In Tune: A Community of Musicians
I miss old-time and bluegrass festivals (reminder: they’re different!) so much. There was a time in my life that my mental state was “life is just something I have to do between festivals”. I miraculously have old-time musician friends here in Bend, but of course, we haven’t been getting together at all during the pandemic. I love a good documentary anytime, especially about my favorite music, but especially now. Or any video of people playing, really.
Thanks, West Virginia Public Broadcasting:
I’m also aware that that the music is absolutely dominated by white people (that documentary is 100% white, by my count), despite that not being the roots. I appreciate The Ashokan Center for running events like African Traditions in American Roots Music:
You probably know the banjo’s African roots, but there’s so much more to learn about the profound rhythmic and melodic influence of African musicians in American roots music throughout history and today. Join fiddler and banjoist Jake Blount (RI), percussionist and storyteller Joakim Lartey (NY), and musician and educator Brandi Pace (TX) for a great conversation and maybe a few tunes.
(I linked up the awesome people leading the conversation names to their personal sites.)

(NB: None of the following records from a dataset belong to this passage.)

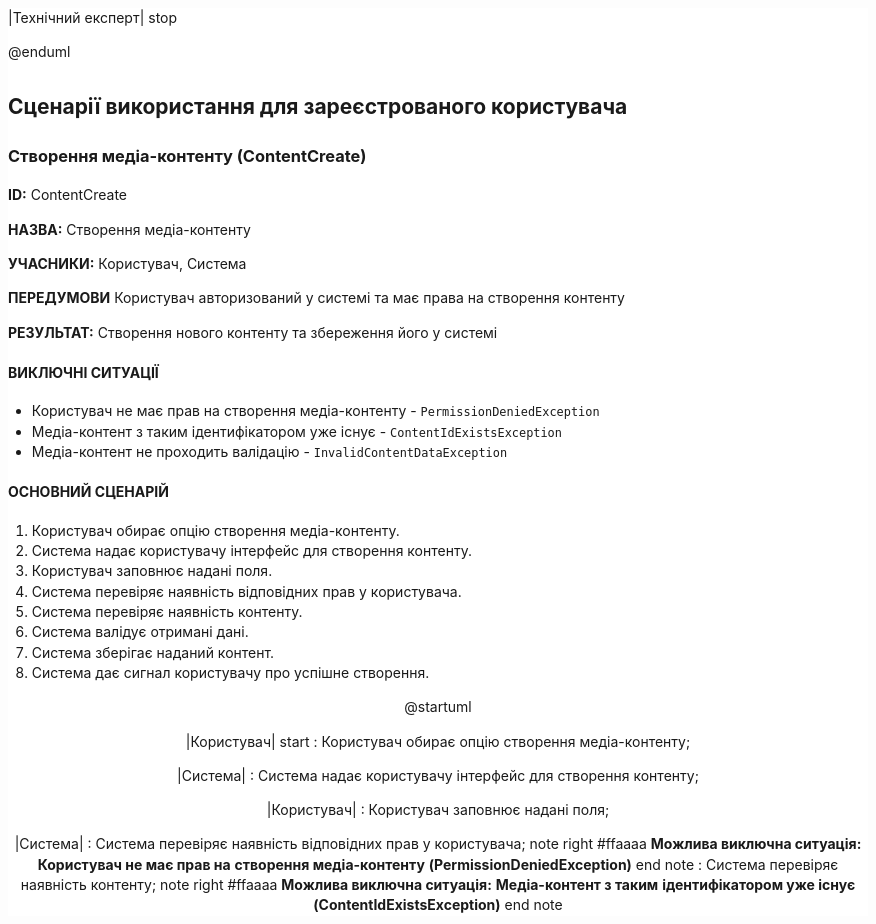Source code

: |Технічний експерт|
stop

@enduml

</div>

## Сценарії використання для зареєстрованого користувача

### Створення медіа-контенту (ContentCreate)

<b>ID:</b> ContentCreate

<b>НАЗВА:</b> Створення медіа-контенту

<b>УЧАСНИКИ:</b> Користувач, Система

<b>ПЕРЕДУМОВИ</b> Користувач авторизований у системі та має права на створення контенту

<b>РЕЗУЛЬТАТ:</b> Створення нового контенту та збереження його у системі

#### ВИКЛЮЧНІ СИТУАЦІЇ
- Користувач не має прав на створення медіа-контенту - `PermissionDeniedException`
- Медіа-контент з таким ідентифікатором уже існує - `ContentIdExistsException`
- Медіа-контент не проходить валідацію - `InvalidContentDataException`

#### ОСНОВНИЙ СЦЕНАРІЙ

1. Користувач обирає опцію створення медіа-контенту.
2. Система надає користувачу інтерфейс для створення контенту.
3. Користувач заповнює надані поля.
4. Система перевіряє наявність відповідних прав у користувача.
5. Система перевіряє наявність контенту.
6. Система валідує отримані дані.
7. Система зберігає наданий контент.
8. Система дає сигнал користувачу про успішне створення.

<div style="text-align: center; margin: auto;">

@startuml

|Користувач| 
start
: Користувач обирає опцію створення медіа-контенту;

|Система|
: Система надає користувачу інтерфейс для створення контенту;

|Користувач| 
: Користувач заповнює надані поля;

|Система|
: Система перевіряє наявність відповідних прав у користувача;
note right #ffaaaa
    <b>Можлива виключна ситуація:</b>
    <b>Користувач не має прав на</b>
    <b>створення медіа-контенту</b>
    <b>(PermissionDeniedException)</b>
end note
: Система перевіряє наявність контенту;
note right #ffaaaa
    <b>Можлива виключна ситуація:</b>
    <b>Медіа-контент з таким</b>
    <b>ідентифікатором уже існує</b>
    <b>(ContentIdExistsException)</b>
end note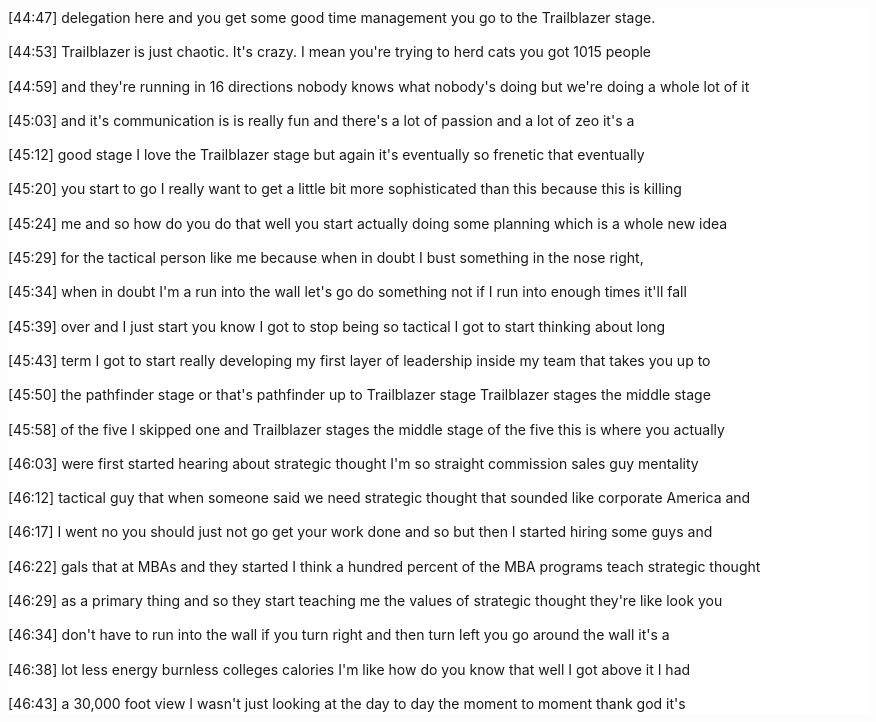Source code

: [44:47] delegation here and you get some good time management you go to the Trailblazer stage.

[44:53] Trailblazer is just chaotic. It's crazy. I mean you're trying to herd cats you got 1015 people

[44:59] and they're running in 16 directions nobody knows what nobody's doing but we're doing a whole lot of it

[45:03] and it's communication is is really fun and there's a lot of passion and a lot of zeo it's a

[45:12] good stage I love the Trailblazer stage but again it's eventually so frenetic that eventually

[45:20] you start to go I really want to get a little bit more sophisticated than this because this is killing

[45:24] me and so how do you do that well you start actually doing some planning which is a whole new idea

[45:29] for the tactical person like me because when in doubt I bust something in the nose right,

[45:34] when in doubt I'm a run into the wall let's go do something not if I run into enough times it'll fall

[45:39] over and I just start you know I got to stop being so tactical I got to start thinking about long

[45:43] term I got to start really developing my first layer of leadership inside my team that takes you up to

[45:50] the pathfinder stage or that's pathfinder up to Trailblazer stage Trailblazer stages the middle stage

[45:58] of the five I skipped one and Trailblazer stages the middle stage of the five this is where you actually

[46:03] were first started hearing about strategic thought I'm so straight commission sales guy mentality

[46:12] tactical guy that when someone said we need strategic thought that sounded like corporate America and

[46:17] I went no you should just not go get your work done and so but then I started hiring some guys and

[46:22] gals that at MBAs and they started I think a hundred percent of the MBA programs teach strategic thought

[46:29] as a primary thing and so they start teaching me the values of strategic thought they're like look you

[46:34] don't have to run into the wall if you turn right and then turn left you go around the wall it's a

[46:38] lot less energy burnless colleges calories I'm like how do you know that well I got above it I had

[46:43] a 30,000 foot view I wasn't just looking at the day to day the moment to moment thank god it's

I missed it live, but bought the recording. There is some great stuff to learn in there, like Jake Blount talking about the financial incentives that musicians had once the recording industry came along. It ended up such that black musicians were incentivized to play different sorts of music than white musicians were, which means far less crossover and genre-mixing than there naturally is. Aside from the loss of potentially more interesting and diverse music, it has led to misconceptions, like that black people weren’t a part of this style of music (“hillbilly music” it was literally called) all along.